Not quite. I think you meant this:

= Sum(Aggr(Sum(Population) * Sum(TOTAL <Location, DiseaseType> DiseaseCases_National) / Sum(TOTAL <Location, DiseaseType> Population_National), AgeGroup, Location, DiseaseType))

... which yields the same results as this:

= Sum(Population) * Sum(DiseaseCases_National) / Sum(Population_National)

where the rate is not stratified by age. Below table illustrates the formula:

National National Local Local

Age Disease Population Population Disease Expected

------------------------------------------------------------------------------------------------------------------------------------

40 5 100 10 = (5/100)*10 0.5

50 10 200 20 = (10/200)*20 1.0

60 20 100 50 = (20/100)*50 10.0

------------------------------------------------------------------------------------------------------------------------------------

Expected Cases = 11.5

Again, ideally, this should work regardless of other dimensions on the chart, with only Age as the aggregation (or stratification) variable, i.e. = Sum(Aggr(Sum(Population) * Sum(DiseaseCases_National) / Sum(Population_National), AgeGroup))

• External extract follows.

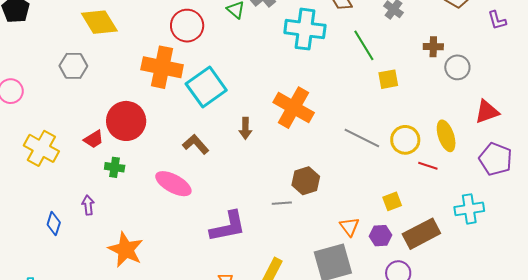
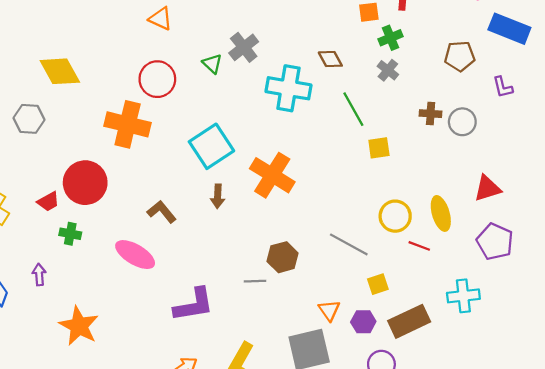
gray circle: (457, 67) -> (462, 122), moved
cyan square: (206, 87) -> (211, 146), moved
gray line: (362, 138) -> (349, 244), moved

But when I add location (or another non-age dimension) to the chart, the measure is calculated for only one subgroup, e.g.

Location Expected Cases

A 11.5

B -

C -

I suppose the behavior I'm looking for is similar to the following DAX formula in Excel PowerPivot:

= SUMX( SUMMARIZE( AgeDimension, AgeGroupKey, [Rate National] ), [Rate National]*[Local Population] )

which works within any dimension context on the pivot table or chart.